Ni Jon ni Antonia recordarán con claridad las siguientes horas de su vida, más allá de una colección de instantáneas tridimensionales, momentos congelados en el tiempo, sin solución de continuidad entre ellos.

  1. Jon aprieta convulsivamente el botón de la llamada en el teléfono del coche. Antonia está conduciendo por el arcén en la salida de la M40. El retrovisor izquierdo se lleva por delante el de un coche que estaba demasiado cerca. Una lluvia de fragmentos de cristal, plástico y cables se queda suspendida en el aire.

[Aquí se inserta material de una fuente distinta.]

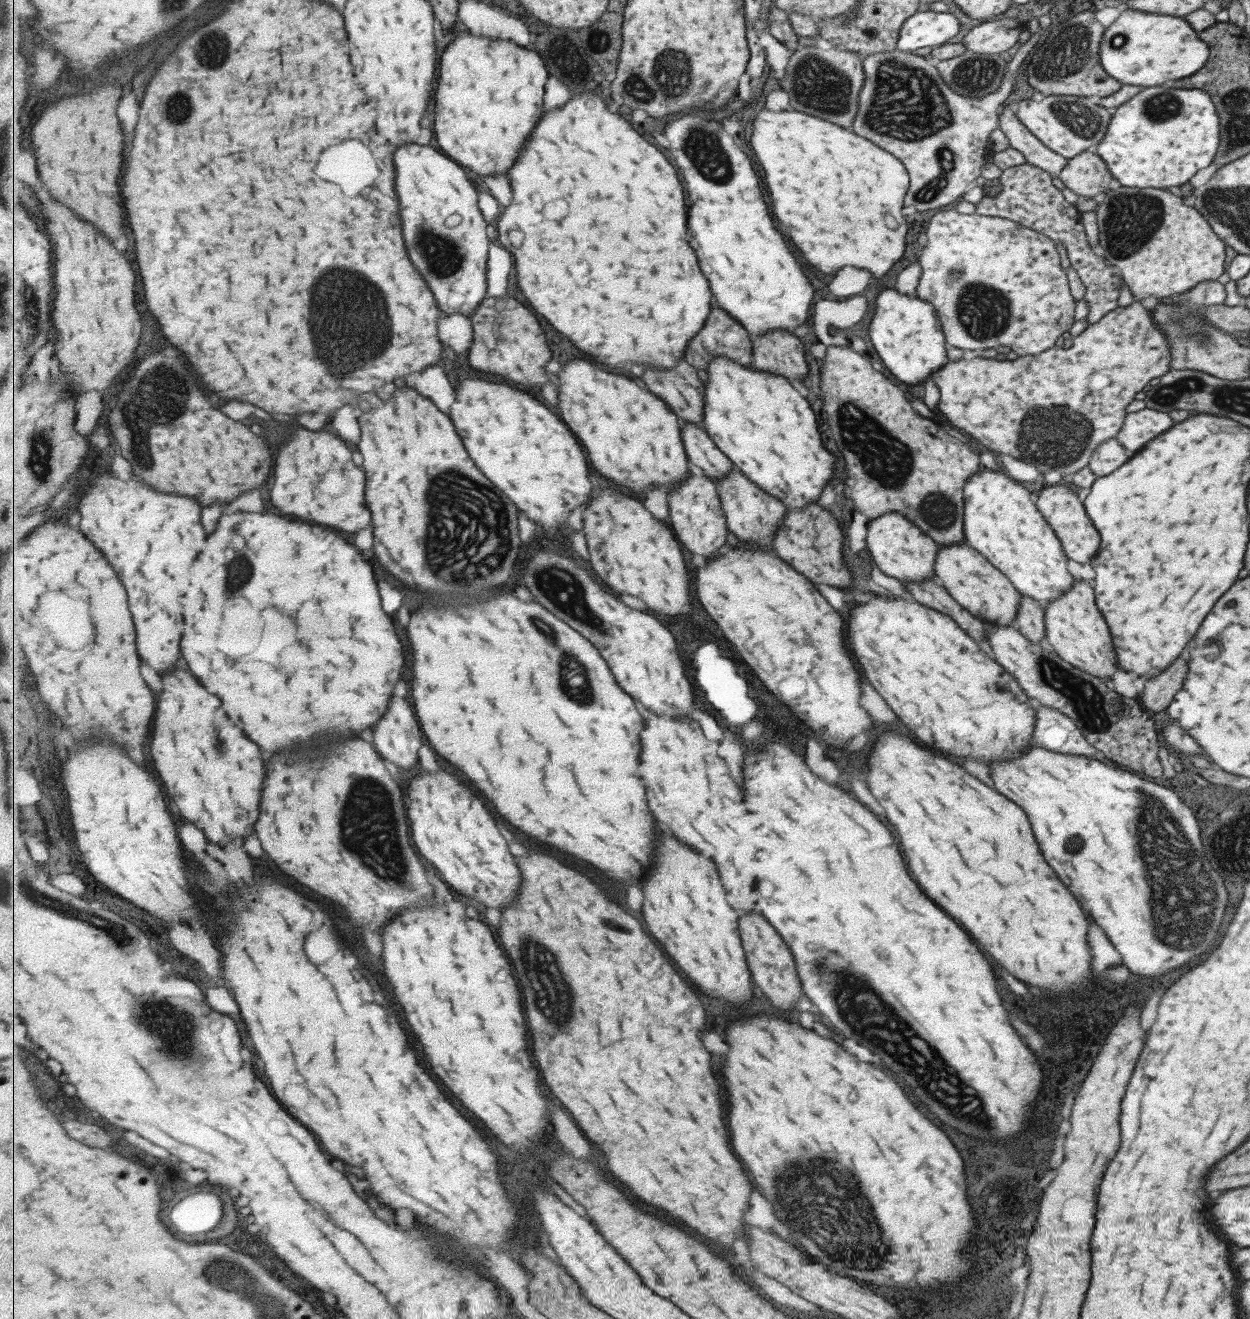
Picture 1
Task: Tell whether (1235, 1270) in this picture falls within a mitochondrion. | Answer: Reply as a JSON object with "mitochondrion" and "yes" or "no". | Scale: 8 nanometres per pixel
{"mitochondrion":"no"}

  2. Jon conecta la radio policial —disimulada bajo el salpicadero del coche—, a tiempo de escuchar la llamada a las unidades cercanas. Sus manos forman un incrédulo triángulo equilátero en torno a sus sienes. Es el tipo de cosas en las que se fijaría Antonia, pero esta vez no lo hace.
  3. Dos furgonetas de la Policía Nacional y un coche de bomberos aguardan a la salida del cuartel camuflado. Esperan instrucciones que no llegan. Las luces azules de las sirenas arrojan destellos fantasmales sobre la nave anodina. Antonia camina hacia el interior, seguida de Jon, entre los gritos de los policías.

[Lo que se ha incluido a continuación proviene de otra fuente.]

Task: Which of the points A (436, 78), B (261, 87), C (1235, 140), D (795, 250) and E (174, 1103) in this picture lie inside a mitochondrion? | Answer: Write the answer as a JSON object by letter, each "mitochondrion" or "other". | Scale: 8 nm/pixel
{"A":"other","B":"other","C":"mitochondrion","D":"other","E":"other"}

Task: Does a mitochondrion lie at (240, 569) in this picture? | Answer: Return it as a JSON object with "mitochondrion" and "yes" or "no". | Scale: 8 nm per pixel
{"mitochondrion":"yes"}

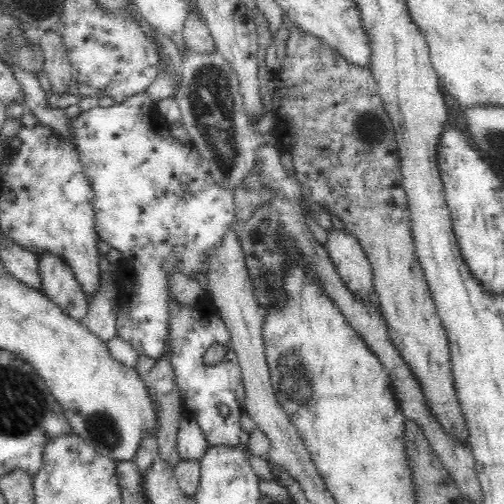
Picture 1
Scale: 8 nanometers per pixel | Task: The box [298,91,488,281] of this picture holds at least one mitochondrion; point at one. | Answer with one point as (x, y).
(369, 128)

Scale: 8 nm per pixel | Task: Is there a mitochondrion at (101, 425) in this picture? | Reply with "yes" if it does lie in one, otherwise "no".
yes

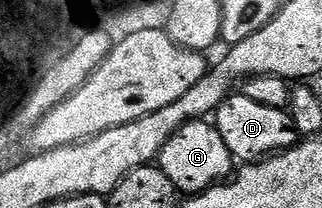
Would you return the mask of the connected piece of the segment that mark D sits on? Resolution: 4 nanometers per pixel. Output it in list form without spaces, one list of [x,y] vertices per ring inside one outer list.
[[[240,94],[226,97],[226,101],[214,113],[212,123],[238,162],[257,162],[294,147],[300,140],[287,109],[260,106],[260,102],[252,102],[252,98],[244,98]]]

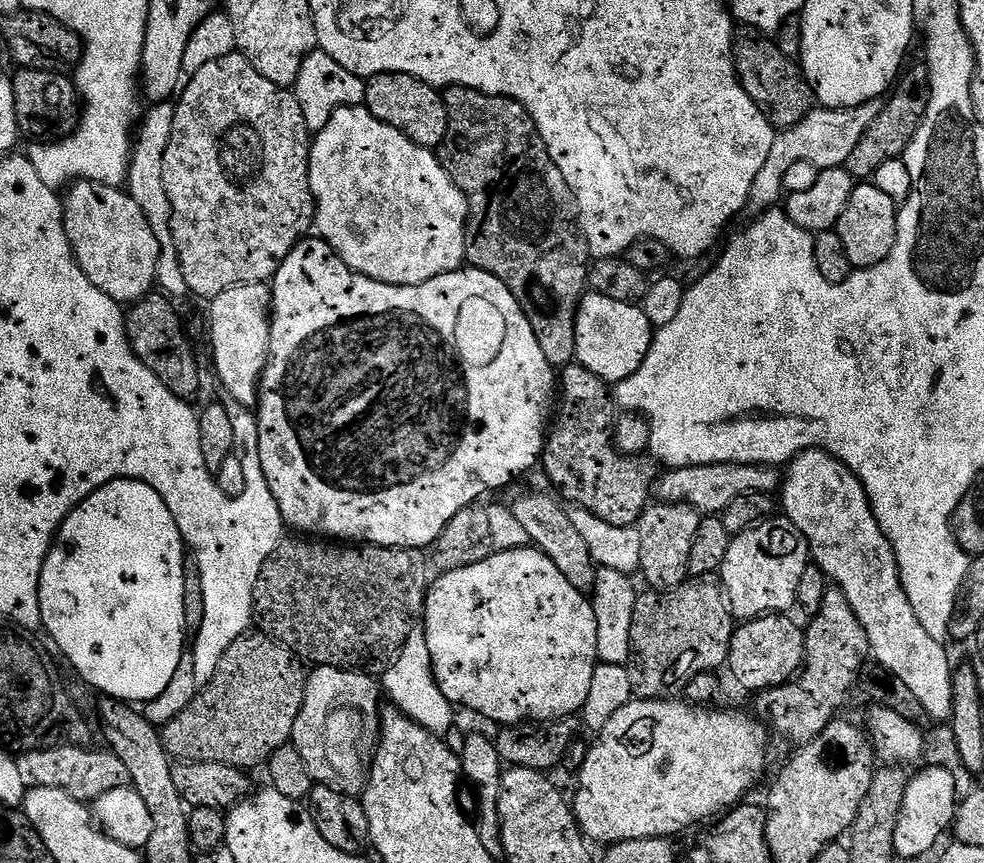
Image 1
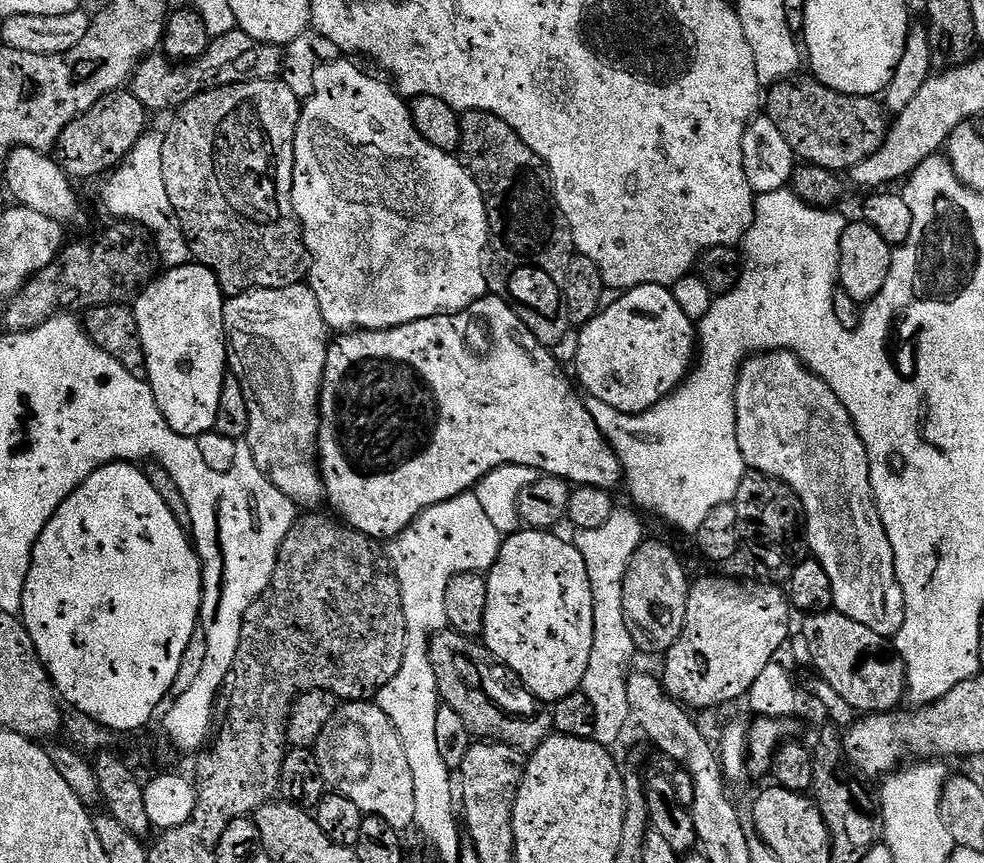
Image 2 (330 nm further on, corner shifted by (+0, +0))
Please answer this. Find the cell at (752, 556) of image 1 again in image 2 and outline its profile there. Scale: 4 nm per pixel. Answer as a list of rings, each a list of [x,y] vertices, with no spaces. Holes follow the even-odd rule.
[[[704,576],[701,580],[691,581],[682,634],[663,657],[662,683],[673,700],[683,702],[692,710],[716,710],[719,704],[730,700],[743,701],[758,674],[777,659],[776,651],[788,640],[794,609],[783,587],[772,582],[759,583],[743,584],[724,576]]]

  4. Un bombero, la cara cubierta por la máscara de oxígeno, deja caer el hacha sobre la cadena que obstruye la puerta de la sala de reuniones. Los eslabones vuelan por el aire, y una nube anaranjada y tenue escapa de la puerta abierta. Los cuerpos del interior hace tiempo que han dejado de agitarse entre las convulsiones de la muerte, pero más de uno tiene la mirada vuelta hacia la puerta. Como si aún no hubieran perdido del todo la esperanza.
  5. Antonia se agacha para cerrar los ojos del cadáver de Mentor. Sus dedos están rozando los párpados. Los sanitarios del Samur le han dejado la camisa abierta después de certificar la muerte. Uno de ellos habla con Jon, a pocos metros. Jon tiene el rostro desencajado. El sanitario tiene los labios extendidos hacia delante —como si se preparara a dar un beso—. Están formando la cuarta letra de la palabra imposible.
  6. Antonia llora, un antebrazo apoyado en la carrocería del Audi, la mano izquierda aferrando el brazo de Jon que intenta consolarla, aunque sin mirarla. Jon acompaña con la vista a la camilla que se lleva el cuerpo de su jefe. La lluvia arrecia, y las ruedas de plástico de la camilla salpican diminutas gotas al hundirse en las rendijas de la acera.
  7. El teléfono suena. Antonia sorbe los mocos con ansia y se lo saca del bolsillo. Jon aún está mirando en otra dirección, así que tarda en darse la vuelta. Antonia se seca las lágrimas con el dorso de la mano, incrédula, al ver quién está llamando.